A balsamic vinegar reduction is the simple process of boiling down balsamic vinegar, but the result is a complex syrup that can be used in both sweet and savory dishes and makes any home cook look like a pro.
Start by using a good quality balsamic vinegar. Good balsamic doesn't have to be expensive, but it should taste good when you dip a piece of bread in it. Using a small, non-reactive metal saucepan, like stainless steel, pour about double the amount of vinegar that is needed. A balsamic reduction is very concentrated in flavor and not a lot is needed per serving. Place the pan over medium high heat and bring the vinegar to a slow boil until just the edges of the syrup around the perimeter of the pan is boiling. If there are large bubbles all over the surface of the vinegar, reduce the heat until the bubbles are smaller.
Let the vinegar slow boil for about 15 minutes. After about 15 minutes, dip a spoon into the mixture, watching to see how thick the vinegar is on the spoon. It should reach a honey-like consistency. Watch the balsamic reduction carefully. The lower it reduces in the pan, the more likely it is to burn. Also keep in mind that as it cools, it will thicken a bit.
Once the balsamic reduction reaches the consistency of honey, set it aside to cool. Once cool, the balsamic reduction can be used immediately or stored in an airtight container for up to two weeks. If the balsamic vinegar reduction seems too thick, place it in a sauce pan and warm it up a little. It can also be thinned with a little water if needed.
A tasty, dramatic summertime use for balsamic vinegar reduction is to flavor fresh strawberries for strawberry shortcake and also use it on the same plate as a garnish to swirl over the top of the shortcakes themselves. The visual contrast between the light shortcakes and dark balsamic reduction is stunning, especially if it drizzles over a little whipped cream peeking out of the sides of the shortcake. Strawberries and balsamic vinegar have a natural affinity for each other and pairing a balsamic reduction with strawberries only intensifies that affinity.

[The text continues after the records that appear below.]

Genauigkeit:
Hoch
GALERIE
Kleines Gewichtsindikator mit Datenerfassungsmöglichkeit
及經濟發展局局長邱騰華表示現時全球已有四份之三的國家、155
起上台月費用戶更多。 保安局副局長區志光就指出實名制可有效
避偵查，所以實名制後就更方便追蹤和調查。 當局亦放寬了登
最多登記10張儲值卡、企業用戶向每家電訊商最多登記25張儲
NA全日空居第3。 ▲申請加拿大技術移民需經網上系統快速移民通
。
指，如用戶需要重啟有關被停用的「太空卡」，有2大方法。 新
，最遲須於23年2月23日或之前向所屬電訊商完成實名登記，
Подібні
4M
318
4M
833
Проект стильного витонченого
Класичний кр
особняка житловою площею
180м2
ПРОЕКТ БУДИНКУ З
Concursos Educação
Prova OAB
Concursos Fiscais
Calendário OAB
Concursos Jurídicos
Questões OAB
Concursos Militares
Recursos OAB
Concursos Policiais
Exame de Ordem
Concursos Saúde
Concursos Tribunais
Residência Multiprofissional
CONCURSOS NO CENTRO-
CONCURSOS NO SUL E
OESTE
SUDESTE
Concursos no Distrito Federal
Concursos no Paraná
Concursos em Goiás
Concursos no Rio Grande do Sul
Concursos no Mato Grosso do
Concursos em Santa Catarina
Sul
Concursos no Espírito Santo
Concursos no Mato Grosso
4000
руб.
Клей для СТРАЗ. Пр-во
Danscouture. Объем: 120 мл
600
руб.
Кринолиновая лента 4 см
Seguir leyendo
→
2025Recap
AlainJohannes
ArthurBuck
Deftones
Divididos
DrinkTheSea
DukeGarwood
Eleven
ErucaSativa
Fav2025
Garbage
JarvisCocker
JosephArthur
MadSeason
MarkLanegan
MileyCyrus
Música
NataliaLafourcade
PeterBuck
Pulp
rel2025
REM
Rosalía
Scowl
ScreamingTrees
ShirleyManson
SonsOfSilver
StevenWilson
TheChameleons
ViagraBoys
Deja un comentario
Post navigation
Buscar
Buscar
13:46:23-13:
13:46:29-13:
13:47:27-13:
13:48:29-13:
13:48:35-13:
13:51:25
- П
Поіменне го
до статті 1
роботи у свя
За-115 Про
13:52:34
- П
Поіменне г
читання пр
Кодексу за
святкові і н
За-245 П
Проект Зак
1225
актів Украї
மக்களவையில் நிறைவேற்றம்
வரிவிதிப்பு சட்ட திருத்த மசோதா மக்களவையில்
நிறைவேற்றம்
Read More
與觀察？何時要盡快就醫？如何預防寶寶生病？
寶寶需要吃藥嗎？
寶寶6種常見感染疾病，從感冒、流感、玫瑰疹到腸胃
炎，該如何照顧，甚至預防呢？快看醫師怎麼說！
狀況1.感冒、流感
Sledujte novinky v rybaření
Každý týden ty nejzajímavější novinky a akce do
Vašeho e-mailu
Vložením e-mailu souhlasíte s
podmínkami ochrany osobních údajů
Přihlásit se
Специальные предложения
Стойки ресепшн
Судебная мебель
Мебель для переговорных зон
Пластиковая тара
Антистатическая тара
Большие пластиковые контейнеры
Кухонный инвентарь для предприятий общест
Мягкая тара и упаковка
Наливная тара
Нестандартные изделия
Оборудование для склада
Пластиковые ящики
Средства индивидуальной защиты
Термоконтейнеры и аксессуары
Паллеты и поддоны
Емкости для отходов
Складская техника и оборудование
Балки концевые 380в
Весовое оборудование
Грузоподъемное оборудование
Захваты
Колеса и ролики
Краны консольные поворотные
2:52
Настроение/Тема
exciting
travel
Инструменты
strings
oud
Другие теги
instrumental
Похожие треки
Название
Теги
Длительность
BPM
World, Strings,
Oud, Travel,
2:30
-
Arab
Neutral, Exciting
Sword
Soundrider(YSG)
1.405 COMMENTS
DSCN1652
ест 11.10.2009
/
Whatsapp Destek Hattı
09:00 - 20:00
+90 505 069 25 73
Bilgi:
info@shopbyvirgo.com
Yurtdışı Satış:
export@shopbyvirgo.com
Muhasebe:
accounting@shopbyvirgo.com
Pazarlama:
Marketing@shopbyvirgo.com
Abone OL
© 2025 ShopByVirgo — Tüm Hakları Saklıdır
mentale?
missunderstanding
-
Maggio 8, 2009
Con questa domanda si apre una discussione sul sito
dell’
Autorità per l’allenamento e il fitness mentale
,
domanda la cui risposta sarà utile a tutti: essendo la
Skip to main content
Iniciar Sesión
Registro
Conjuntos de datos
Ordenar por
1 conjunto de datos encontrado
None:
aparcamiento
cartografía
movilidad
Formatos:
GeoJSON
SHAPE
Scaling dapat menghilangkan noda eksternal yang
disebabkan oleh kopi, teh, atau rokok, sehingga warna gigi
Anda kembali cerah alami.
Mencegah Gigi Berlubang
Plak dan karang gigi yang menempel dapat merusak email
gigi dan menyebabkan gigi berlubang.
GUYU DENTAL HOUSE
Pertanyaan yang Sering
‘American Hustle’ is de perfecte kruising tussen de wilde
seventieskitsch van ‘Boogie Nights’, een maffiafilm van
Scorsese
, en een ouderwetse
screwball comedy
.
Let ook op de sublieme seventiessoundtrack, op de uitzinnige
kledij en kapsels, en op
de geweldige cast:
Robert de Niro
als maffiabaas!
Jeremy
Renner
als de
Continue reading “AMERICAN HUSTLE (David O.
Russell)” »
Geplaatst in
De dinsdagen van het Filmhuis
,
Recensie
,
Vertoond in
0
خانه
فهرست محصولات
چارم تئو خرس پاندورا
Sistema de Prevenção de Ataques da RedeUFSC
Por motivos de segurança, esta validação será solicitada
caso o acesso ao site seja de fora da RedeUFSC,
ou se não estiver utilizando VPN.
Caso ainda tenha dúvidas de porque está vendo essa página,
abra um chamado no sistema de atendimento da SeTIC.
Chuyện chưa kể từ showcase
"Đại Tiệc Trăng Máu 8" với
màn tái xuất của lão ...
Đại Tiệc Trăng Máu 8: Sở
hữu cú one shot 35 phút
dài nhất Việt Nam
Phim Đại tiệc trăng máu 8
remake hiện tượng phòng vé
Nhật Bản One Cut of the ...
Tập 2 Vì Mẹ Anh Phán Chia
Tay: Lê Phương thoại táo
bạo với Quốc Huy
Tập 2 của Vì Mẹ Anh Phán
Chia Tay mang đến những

Summertime tomatoes are a thing of beauty. There is no substitute for a ripe, sun-warmed tomato picked straight from the vine. However, ripe tomatoes drizzled with a balsamic vinegar reduction alternated between thick slices of fresh mozzarella cheese and sprinkled with hand-torn fresh basil elevates the popular Insalata Caprese to professionally prepared status.
The sweet/sharp flavor of the balsamic reduction pairs nicely with a mesclun green salad with goat cheese and toasted pistachios. The tang of the balsamic reduction and the goat cheese mirror each other beautifully. It can be used as a simple salad dressing in combination with good quality olive oil and some salt and freshly ground black pepper. It can be used as a finishing drizzle on grilled steak, salmon or chicken. The versatility of the balsamic reduction is truly magical and takes any dish that uses balsamic vinegar to a more professional level.